> [DATA PROVIDED]
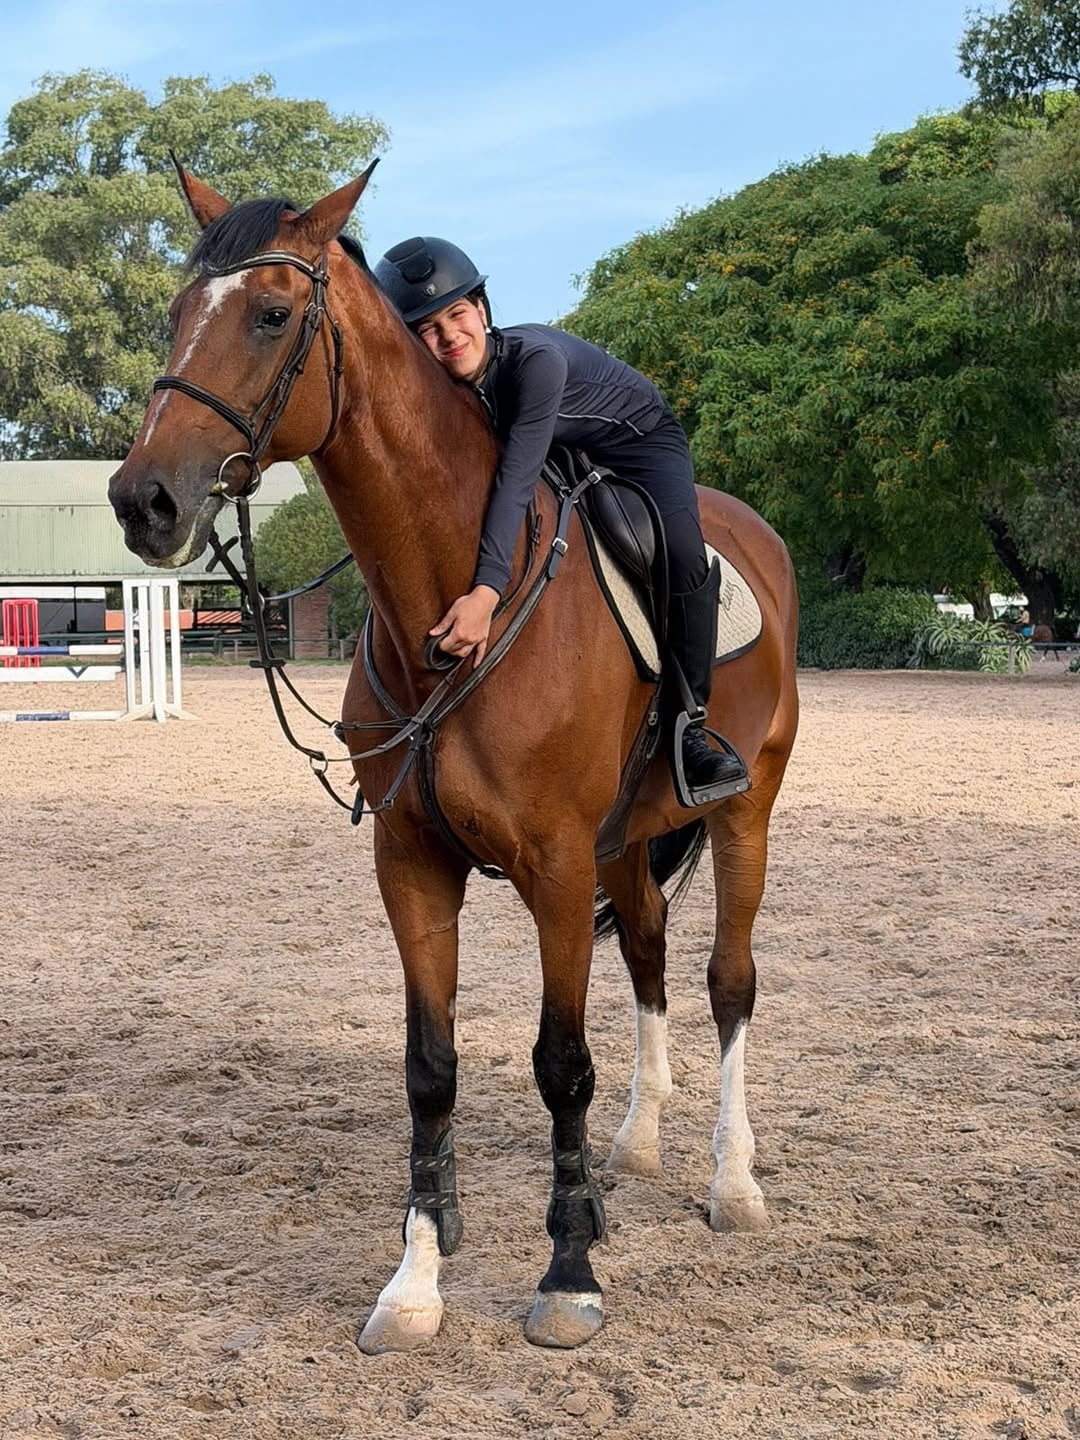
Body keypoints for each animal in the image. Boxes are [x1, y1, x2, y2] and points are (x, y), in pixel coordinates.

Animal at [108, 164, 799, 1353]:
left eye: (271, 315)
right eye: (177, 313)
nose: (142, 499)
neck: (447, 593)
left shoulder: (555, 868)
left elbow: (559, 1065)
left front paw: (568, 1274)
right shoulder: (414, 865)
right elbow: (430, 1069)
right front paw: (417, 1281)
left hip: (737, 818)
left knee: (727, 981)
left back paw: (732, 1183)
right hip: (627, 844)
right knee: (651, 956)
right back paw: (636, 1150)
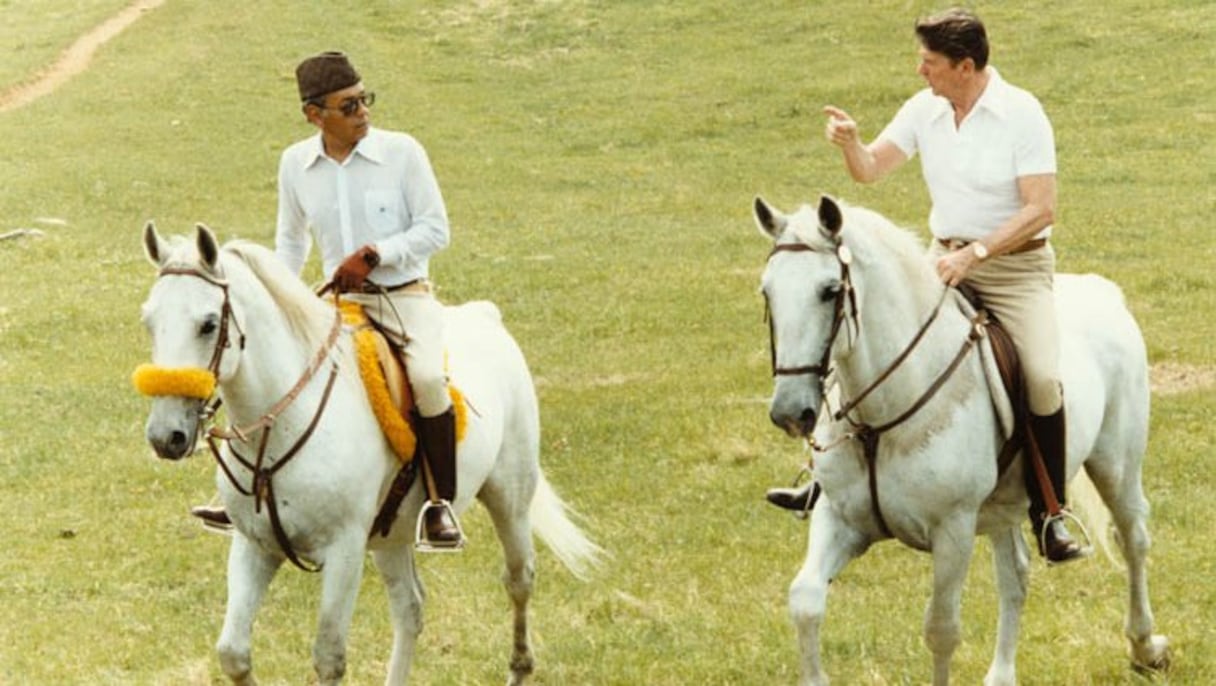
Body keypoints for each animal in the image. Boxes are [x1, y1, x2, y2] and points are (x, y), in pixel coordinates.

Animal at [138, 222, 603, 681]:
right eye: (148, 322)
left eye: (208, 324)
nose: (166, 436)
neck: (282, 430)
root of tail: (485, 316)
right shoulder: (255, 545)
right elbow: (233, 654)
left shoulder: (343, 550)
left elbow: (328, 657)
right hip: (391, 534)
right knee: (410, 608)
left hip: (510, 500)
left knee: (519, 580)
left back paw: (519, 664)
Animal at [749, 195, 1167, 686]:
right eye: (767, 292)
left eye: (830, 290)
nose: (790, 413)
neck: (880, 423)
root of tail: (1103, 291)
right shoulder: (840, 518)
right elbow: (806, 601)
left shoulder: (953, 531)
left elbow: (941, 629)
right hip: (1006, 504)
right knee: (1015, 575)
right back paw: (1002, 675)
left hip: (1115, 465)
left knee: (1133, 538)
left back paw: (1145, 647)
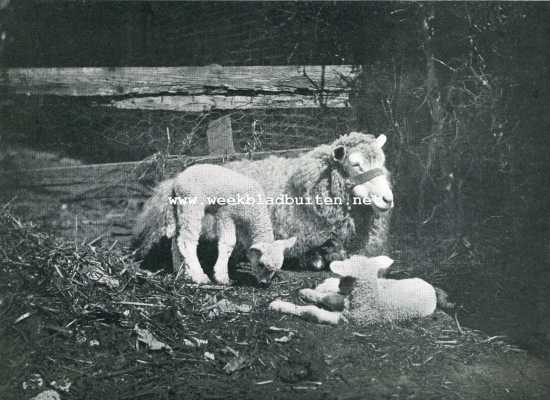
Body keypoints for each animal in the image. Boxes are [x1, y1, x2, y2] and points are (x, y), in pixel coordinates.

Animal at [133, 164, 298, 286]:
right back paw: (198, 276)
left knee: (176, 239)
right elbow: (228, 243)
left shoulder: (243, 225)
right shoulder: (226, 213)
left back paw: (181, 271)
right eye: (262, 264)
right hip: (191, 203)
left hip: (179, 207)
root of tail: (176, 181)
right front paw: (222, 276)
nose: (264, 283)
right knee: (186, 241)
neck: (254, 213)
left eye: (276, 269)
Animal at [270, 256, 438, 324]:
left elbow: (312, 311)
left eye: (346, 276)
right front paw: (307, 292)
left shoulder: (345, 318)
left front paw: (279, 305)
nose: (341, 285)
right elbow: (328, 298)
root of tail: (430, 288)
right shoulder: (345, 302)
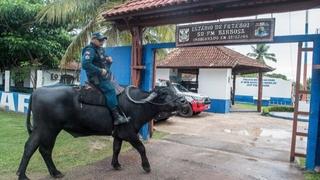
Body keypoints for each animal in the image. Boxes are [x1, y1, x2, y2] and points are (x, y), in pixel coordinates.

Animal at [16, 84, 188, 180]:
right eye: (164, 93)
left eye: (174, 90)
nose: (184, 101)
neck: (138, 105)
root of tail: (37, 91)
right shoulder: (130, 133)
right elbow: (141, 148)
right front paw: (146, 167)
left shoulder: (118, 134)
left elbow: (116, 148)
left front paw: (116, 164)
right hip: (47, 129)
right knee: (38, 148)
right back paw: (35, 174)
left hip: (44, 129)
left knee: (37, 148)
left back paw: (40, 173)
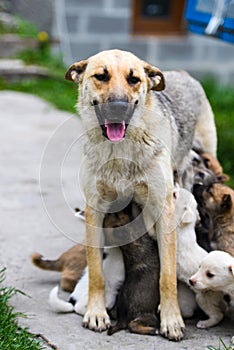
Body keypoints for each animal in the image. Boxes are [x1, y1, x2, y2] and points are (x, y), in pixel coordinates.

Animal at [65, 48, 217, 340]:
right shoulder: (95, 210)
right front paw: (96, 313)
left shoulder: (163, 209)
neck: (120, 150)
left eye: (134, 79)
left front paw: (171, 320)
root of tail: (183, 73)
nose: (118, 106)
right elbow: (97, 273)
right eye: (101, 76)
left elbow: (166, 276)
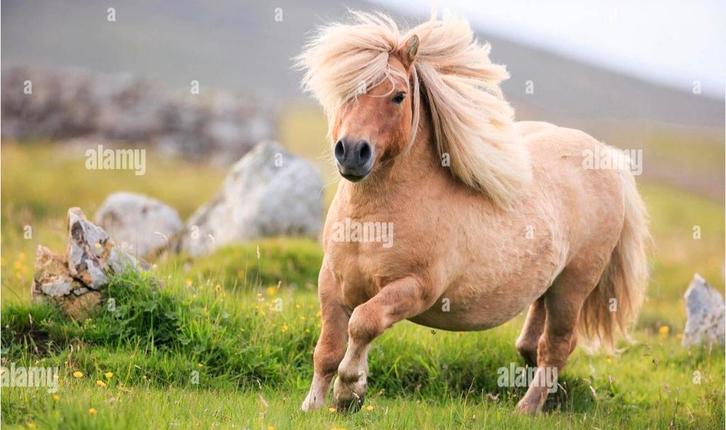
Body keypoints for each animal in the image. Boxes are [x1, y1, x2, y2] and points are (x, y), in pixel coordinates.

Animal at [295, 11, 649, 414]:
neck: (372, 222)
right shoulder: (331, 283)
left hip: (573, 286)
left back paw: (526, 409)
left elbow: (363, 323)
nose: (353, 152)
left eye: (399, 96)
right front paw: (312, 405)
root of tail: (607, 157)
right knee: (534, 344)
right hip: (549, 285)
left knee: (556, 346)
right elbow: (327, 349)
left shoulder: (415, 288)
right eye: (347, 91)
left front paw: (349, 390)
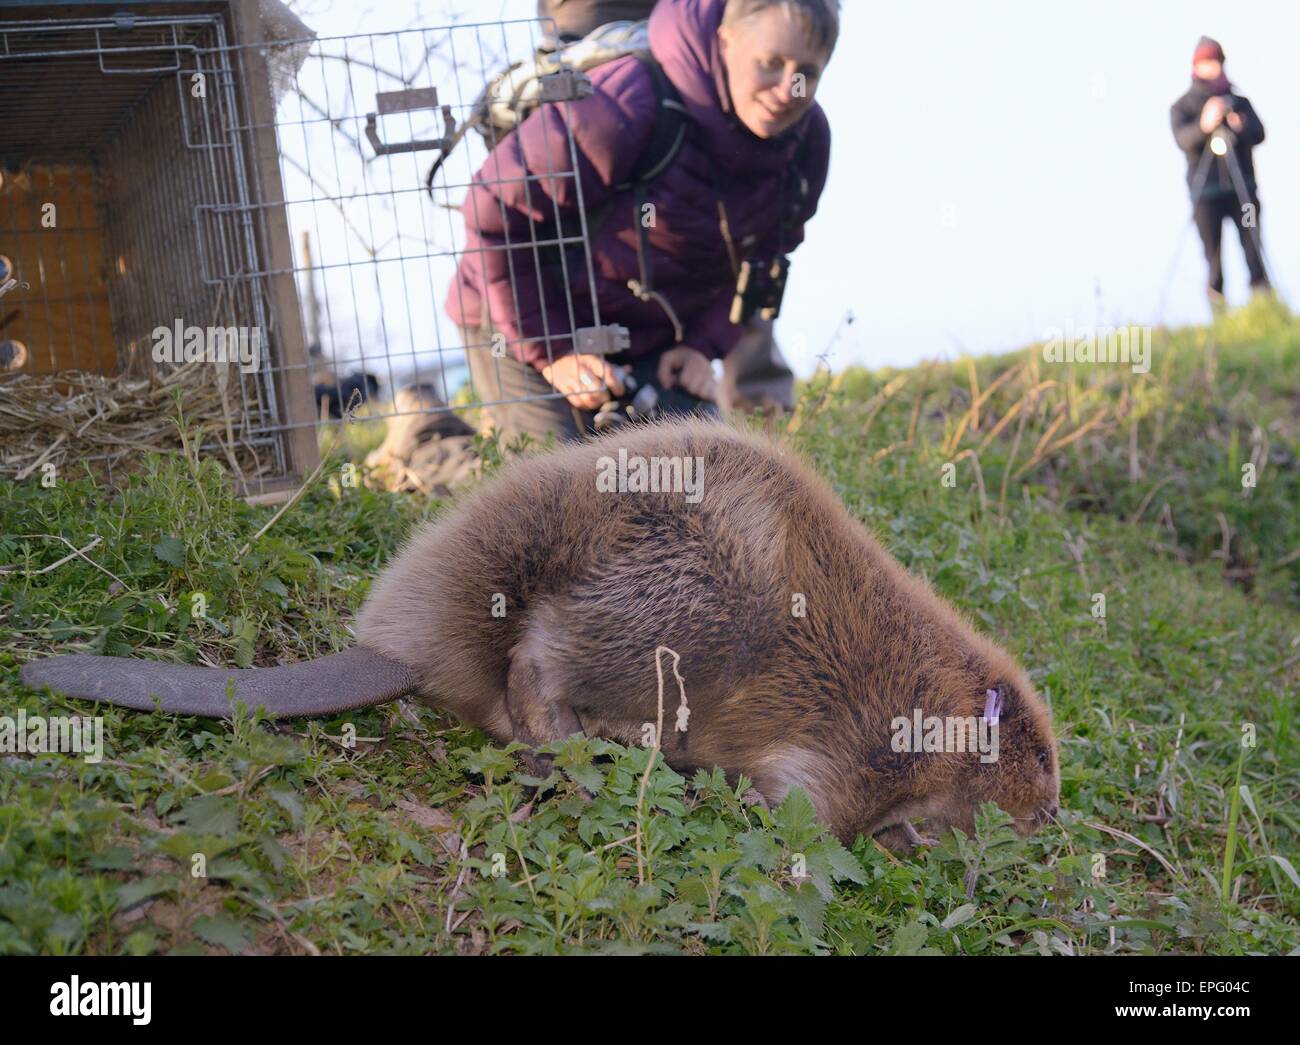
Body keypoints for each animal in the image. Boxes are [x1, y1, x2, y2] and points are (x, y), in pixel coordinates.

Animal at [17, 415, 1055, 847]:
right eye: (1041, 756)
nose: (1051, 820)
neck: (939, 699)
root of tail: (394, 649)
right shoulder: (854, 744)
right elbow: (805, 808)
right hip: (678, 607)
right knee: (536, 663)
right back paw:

> [WORK TO COMPLETE]
Using the listing above, repeat word for word each line from the one with "right knee: (651, 956)" down to the one with "left shoulder: (345, 318)", both included. Omit all pictures.

> [TASK ANSWER]
right knee: (651, 956)
right back paw: (636, 1150)
Body keypoints for each animal in the image. Boxes are [x1, y1, x2, y2] and points are (x, y), in pixel coordinates.

Animal at [138, 222, 603, 681]:
right eye: (148, 322)
left eye: (208, 324)
nose: (166, 436)
neck: (282, 430)
root of tail: (485, 316)
right shoulder: (255, 545)
right elbow: (233, 654)
left shoulder: (343, 550)
left elbow: (328, 657)
right hip: (391, 534)
right knee: (410, 608)
left hip: (510, 500)
left knee: (519, 580)
left back paw: (519, 664)
Animal at [749, 195, 1167, 686]:
right eye: (767, 292)
left eye: (830, 290)
nose: (790, 413)
neck: (880, 423)
root of tail: (1103, 291)
right shoulder: (840, 518)
right elbow: (806, 601)
left shoulder: (953, 531)
left elbow: (941, 629)
right hip: (1006, 504)
right knee: (1015, 575)
right back paw: (1002, 675)
left hip: (1115, 465)
left knee: (1133, 538)
left back paw: (1145, 647)
Body keypoints for each animal in the image. Boxes are [x1, y1, x2, y2] and points are (x, y), in pixel coordinates.

Animal at [133, 164, 298, 286]:
right back paw: (198, 276)
left knee: (176, 239)
right elbow: (228, 243)
left shoulder: (243, 225)
right shoulder: (226, 213)
left back paw: (181, 271)
right eye: (262, 264)
right hip: (191, 203)
left hip: (179, 207)
root of tail: (176, 181)
right front paw: (222, 276)
nose: (264, 283)
right knee: (186, 241)
neck: (254, 213)
left eye: (276, 269)
Animal at [270, 256, 438, 324]:
left elbow: (312, 311)
left eye: (346, 276)
right front paw: (307, 292)
left shoulder: (345, 318)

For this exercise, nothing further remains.